For over a year now, dedicated Pokémon Go players have been asking for the ability to use their collected monsters more like they do in traditional Pokemon games, by trading and battling with other players directly. Pokemon Company President Tsunekazu Ishihara confirmed to Bloomberg this week that those features were still being planned for the game.
“We’ve only accomplished 10 percent of what Pokémon and Niantic are trying to do, so going forward we will have to include fundamental Pokémon experiences such as Pokémon trading and peer-to-peer battles, and other possibilities,” the executive said.
This isn’t the first time monster trading has been promised for the hit mobile game, which still had five million daily users as of its first anniversary in July. Those features were shown off in the game’s very first trailers and mentioned in interviews around the game’s launch last year. But developer Niantic has been mum on the issue in recent months, focusing instead on updates like Raid Battles and changes to gym functionality.

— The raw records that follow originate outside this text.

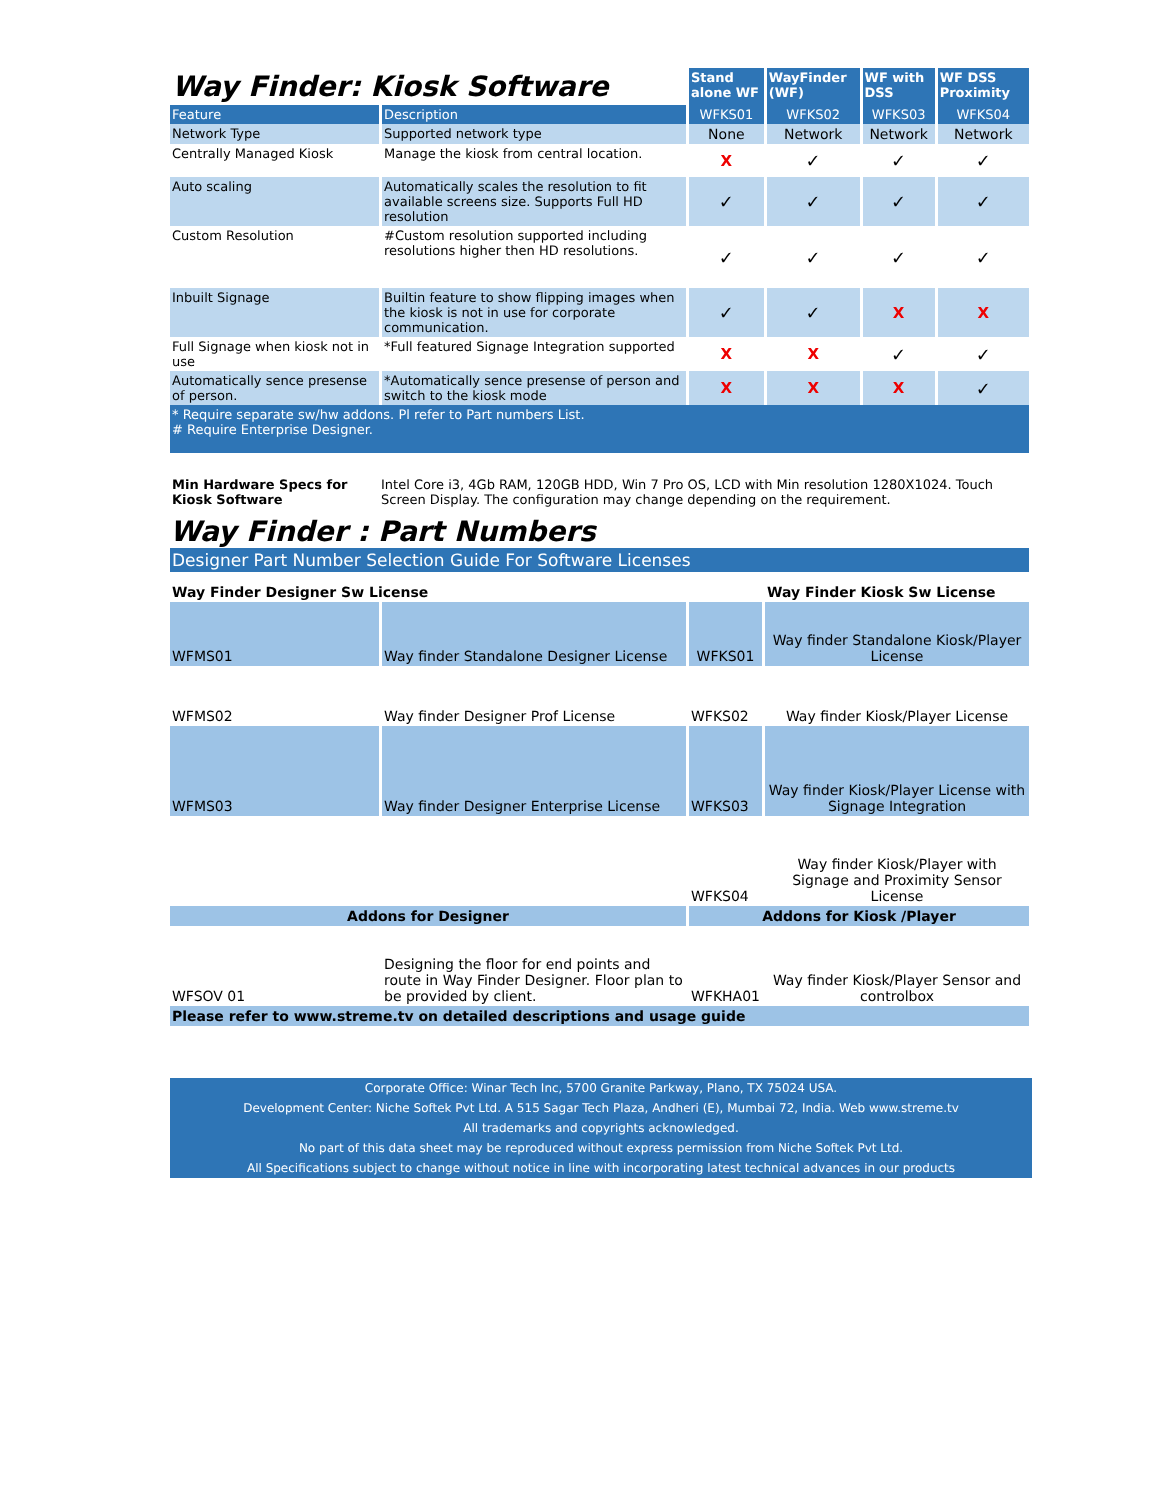| Way Finder: Kiosk Software | | Stand alone WF | WayFinder (WF) | WF with DSS | WF DSS Proximity |
| Feature | Description | WFKS01 | WFKS02 | WFKS03 | WFKS04 |
| Network Type | Supported network type | None | Network | Network | Network |
| Centrally Managed Kiosk | Manage the kiosk from central location. | X | ✓ | ✓ | ✓ |
| Auto scaling | Automatically scales the resolution to fit available screens size. Supports Full HD resolution | ✓ | ✓ | ✓ | ✓ |
| Custom Resolution | #Custom resolution supported including resolutions higher then HD resolutions. | ✓ | ✓ | ✓ | ✓ |
| Inbuilt Signage | Builtin feature to show flipping images when the kiosk is not in use for corporate communication. | ✓ | ✓ | X | X |
| Full Signage when kiosk not in use | *Full featured Signage Integration supported | X | X | ✓ | ✓ |
| Automatically sence presense of person. | *Automatically sence presense of person and switch to the kiosk mode | X | X | X | ✓ |
| * Require separate sw/hw addons. Pl refer to Part numbers List. # Require Enterprise Designer. | | | | | |
| Min Hardware Specs for Kiosk Software | Intel Core i3, 4Gb RAM, 120GB HDD, Win 7 Pro OS, LCD with Min resolution 1280X1024. Touch Screen Display. The configuration may change depending on the requirement. |
Way Finder : Part Numbers
| Designer Part Number Selection Guide For Software Licenses | | | |
| Way Finder Designer Sw License | | | Way Finder Kiosk Sw License |
| WFMS01 | Way finder Standalone Designer License | WFKS01 | Way finder Standalone Kiosk/Player License |
| WFMS02 | Way finder Designer Prof License | WFKS02 | Way finder Kiosk/Player License |
| WFMS03 | Way finder Designer Enterprise License | WFKS03 | Way finder Kiosk/Player License with Signage Integration |
| | | WFKS04 | Way finder Kiosk/Player with Signage and Proximity Sensor License |
| Addons for Designer | | Addons for Kiosk /Player | |
| WFSOV 01 | Designing the floor for end points and route in Way Finder Designer. Floor plan to be provided by client. | WFKHA01 | Way finder Kiosk/Player Sensor and controlbox |
| Please refer to www.streme.tv on detailed descriptions and usage guide | | | |
Corporate Office: Winar Tech Inc, 5700 Granite Parkway, Plano, TX 75024 USA.
Development Center: Niche Softek Pvt Ltd. A 515 Sagar Tech Plaza, Andheri (E), Mumbai 72, India. Web www.streme.tv
All trademarks and copyrights acknowledged.
No part of this data sheet may be reproduced without express permission from Niche Softek Pvt Ltd.
All Specifications subject to change without notice in line with incorporating latest technical advances in our products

In a Polygon interview from March, Pokémon Go Product Manager Tatsuo Nomura said that any eventual monster trading in Pokémon Go would have to take place in person with nearby players, not across long distances. Still, Nomura said he saw trading as a way to solve the “local spawn issue,” which limits many monsters to certain thematically appropriate regions in the real world. When trading was initially planned for the game, the hope was that for “some Pokémon, you have to know someone or find someone who lives in certain regions and meet and exchange,” Nomura said.